This section is from the "Modern Machine Shop Construction, Equipment, And Management" book, by Oscar E. Perrigo. Also see Amazon: Modern Machine Shop Construction, Equipment, And Management.
The Franklin portable crane is simply a small jib crane on wheels, which may be moved about the shop as easily as a hand truck. Its capacity is from one and a half to three tons. It readily lifts and holds the load at any point so that it can be wheeled to any desired location. It is now made also with a gasoline motor, or an electric motor run by a storage battery for both propulsion by traction wheels and the power for lifting - making a very complete and portable power crane for many ordinary shop purposes. It will be found a very convenient and useful addition to the shop equipment.
The traveling cranes provided for in the various departments do not seem to need any detailed description. There are many excellent ones in the market and they should be selected with a view to the special requirements of each case.
In considering a system of tracks for yards, and the system for the construction of cars for use upon these tracks, the Hunt system is probably the best and most complete of anything in the market, particularly when heavy work is to be undertaken. However, for moderate loads a more economical method of construction may be adopted, and one that may be built in the shops without a great outlay for patterns or special tools.
Metallic ties are no doubt the ideal method for laying track on the ground when steel rolled track is used. Yet a cast iron track, properly constructed and properly supported, will be found very practical for every-day service in a plant of such a character as the one under consideration. Again, where track is to be laid on upper floors it would not seem advisable to use the heavy plate track made of cast iron on account of its considerable weight.
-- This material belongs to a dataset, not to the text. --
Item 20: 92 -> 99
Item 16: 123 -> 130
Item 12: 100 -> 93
Much of this is not necessary for the purpose, particularly when moderate loads are to be transported, as is usual with work done on the floors above the first; and all excess of weight is not only detrimental, as unnecessarily loading down the building, but adds needlessly to the expense. In fact the principal requirements of a floor track would seem to be these: First, it should be on a level with the top of the floor, so as not to offer any obstruction to the workmen going from place to place, or to the passage of hand trucks over it. Second, it should be of such moderate weight that it may be laid down on any floor of the building without overweighting it. Third, it should be of such simple construction that an ordinary mechanic may build one, put it in operation and repair it. Fourth, it should be so designed that cars having a fixed wheel base may readily run around its curves without undue friction. Fifth, it should be of such depth that it may be easily laid down by cutting through the usual two-inch plank floor of the ordinary machine shop, or laying the track first in the case of a new shop being erected, and fitting the floor around it.
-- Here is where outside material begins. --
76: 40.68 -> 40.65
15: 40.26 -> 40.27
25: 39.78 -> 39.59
A track designed and constructed in conformity with these conditions is illustrated in the drawings accompanying this chapter. Fig. 132 is a plan of a section of straight track joined and secured to a 90-degree curve. Fig. 133 is a section of straight track in connection with a left-hand switch. Fig. 134 is a cross-section of the straight track, on an enlarged scale. Fig. 135 is a cross-section of curved track, also on an enlarged scale. All of these views show the track and its supporting timbers as arranged and laid in the shop yards. Fig. 136 is a cross-section on a still larger scale, showing the relation of the straight track and a portion of the rim of a car wheel. Fig. 137 is a similar section showing the position of the wheel on the outer rail of a curve.
Upon a straight track it is a simple matter to construct wheels or track that will run properly and work freely without undue friction or grinding upon the edges of the rails.
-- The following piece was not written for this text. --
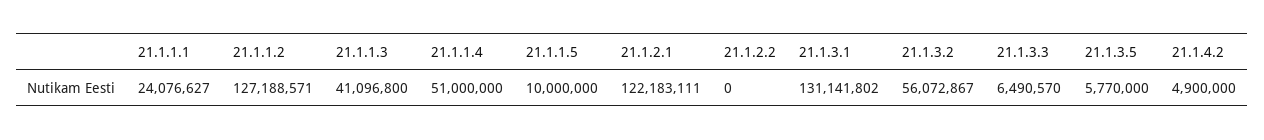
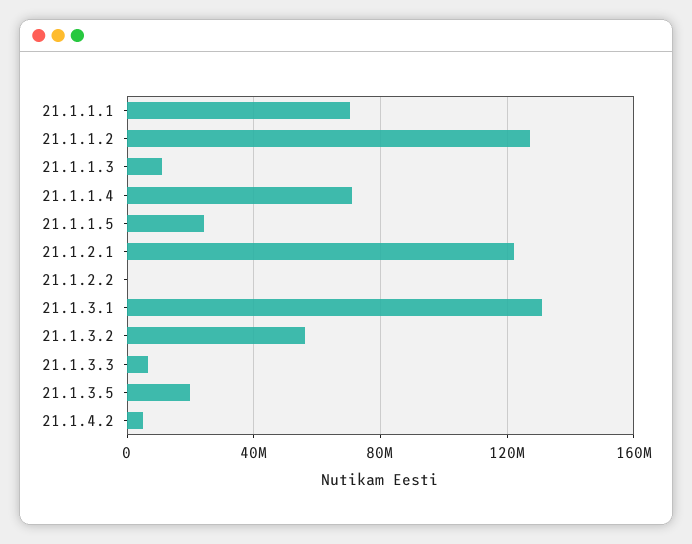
21.1.1.1: 24076627 -> 70000000
21.1.1.3: 41096800 -> 10000000
21.1.1.4: 51000000 -> 70000000
21.1.1.5: 10000000 -> 25000000
21.1.3.5: 5770000 -> 20000000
When the curves are considered quite a different problem presents itself. The outer rail upon a curve being considerably longer than the inner rail, means must be provided for compensating for this difference so that there may be no slipping of either wheel of the car when passing around the curve, in the case of the usual four-wheeled cars whose wheel axles are journaled in fixed boxes. To provide for this condition the groove in the track is considerably widened, whereby the wheel flange may have ample space to run from side to side. The wheel is constructed with an inclined face, representing a short section of a cone. It is considerably wider than the portion of the track upon which it runs, as will be seen by referring to Figs. 136 and 137. The action of this arrangement is as follows: When running on a straight track the position of the wheels on the track will naturally be midway, in consequence of the reversed position of the inclined tread of the wheels. When the car arrives at a curve the natural tendency is toward the outer rail. This tendency will throw the outer wheel up on its largest diameter and at the same time bring the bearing of the wheel on the inside of the curve to its smallest diameter. This variation of diameters will be sufficient to compensate for the increased length of the rail on the outer side of the curve and the car will run smoothly around it. The difference between the width of the groove in the straight track and that on the curves is arranged for by narrowing the groove in the curved track to the proper width in the final 8 or 10 inches from the end where it joins the straight track. The dimensions of the track are given in Figs. 136 and 137.